Theon's Light

Location

77469
United States
29° 30' 16.0848" N, 95° 42' 32.1264" W

I speak Pythagorean,
Platonic, stars, and shapes,
imparting my knowledge to others.
They love it, and tell me
that I am Minerva, incarnate
highest, uppermost, supreme.
I’m not so sure, I simply feel my soul
as a Mercurial unit of population,
yearning for understanding.

In absence of Theophilus,
the Archbishop remains
in opposition, Martian,
Saturnine, square.
During a night of Lent, movement ceases.
I peer out into the haze and shriek
as juxtaposed figures unfold.
The zealots grasp my arms
with rough and unclean digits.
They tear my clothes and forcefully subtract me
from my seat, call me harlot,
witch, messenger of hell,
fasten me to the back of my own carriage,
and drag me through the streets of Alexandria.

The Caesareum is radial,
gelid, stern, and as morbid as the monks
scattered across its circumference,
set out to make me.
I was to be the perfect descendant
In eyes of Theon.
Now, I know I will be with him
and Synesius soon
as shells and tile intricately divide my skin

They obliterate my body
by flames in Cinaron
whilst holding spheres of influence
that create no music,
timeless, Plutonian instruments
of creation and resonance.
Through them, history is written to forget me.

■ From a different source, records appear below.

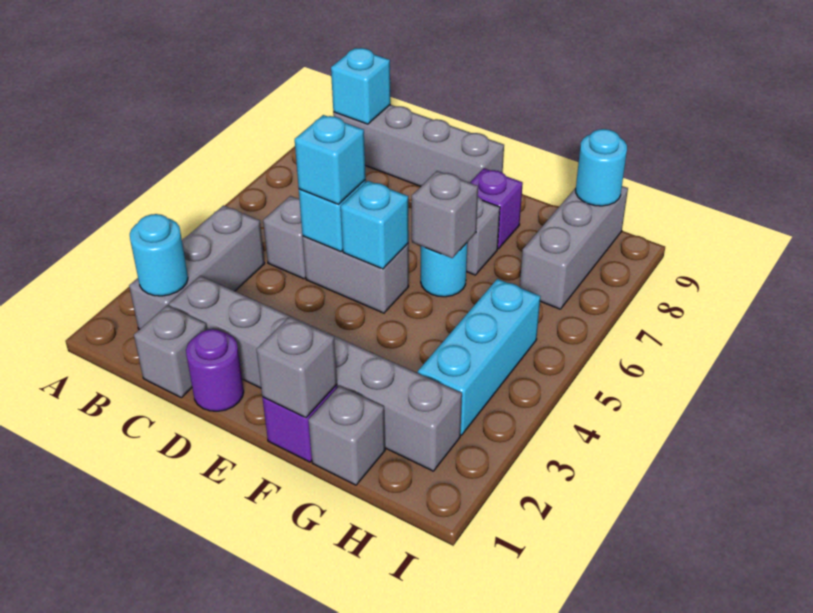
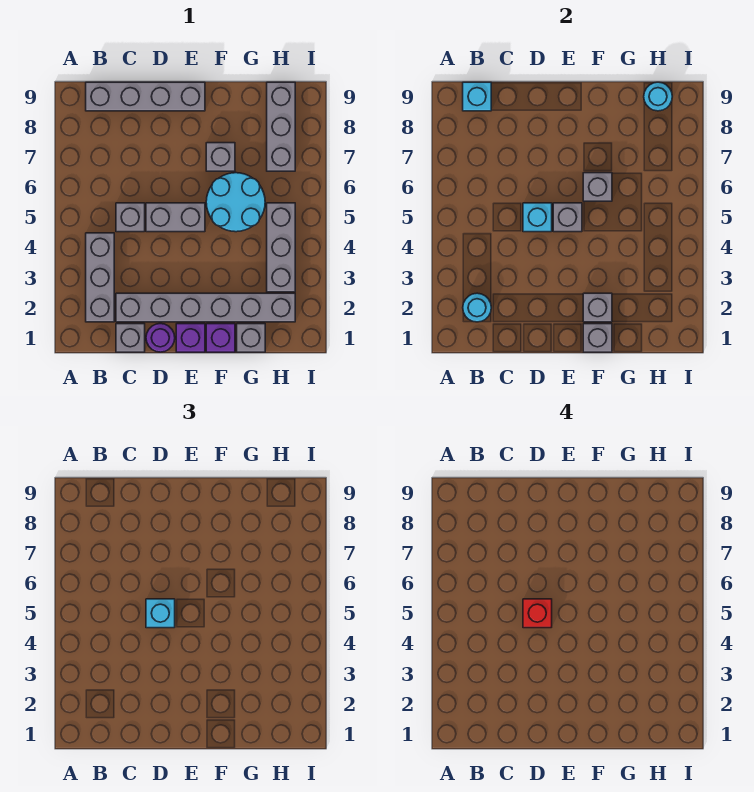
none -> red 1x1 brick [523,599,552,628]
cyan 1x1 brick [341,181,409,269] -> grey 1x1 brick [553,203,582,232]
none -> grey 1x1 brick [583,293,612,322]
cyan 1x1 round brick [421,243,467,297] -> cyan 2x2 round brick [206,173,265,232]
purple 1x1 brick [470,168,523,249] -> purple 1x1 brick moved to [176,324,205,352]
cyan 1x3 brick [418,279,541,435] -> grey 1x3 brick [267,203,295,292]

Hypatia of Alexandria, was a prominent Greek mathematician, philosopher, astronomer, and astrologer that became a monumental symbol of intellectual freedom and scientific enquiry. One night, Hypatia was dragged from her carriage and brutally murdered by radical Christians in 415CE. The details surrounding Hypatia’s life and death are few and far, as Christian historians achieved predominance around the time of her life, but the general consensus is that followers under the rule of Arch Bishop Cyril dragged Hypatia to a local church, stripped her, scrapped the skin from her body with sharp objects, ripped off her limbs, and then burned her remains. The death of Hypatia occurred during a volatile political struggle between the mass acceptance of Christianity and Neo-Platonism, or religion in relation to science in ancient Greece.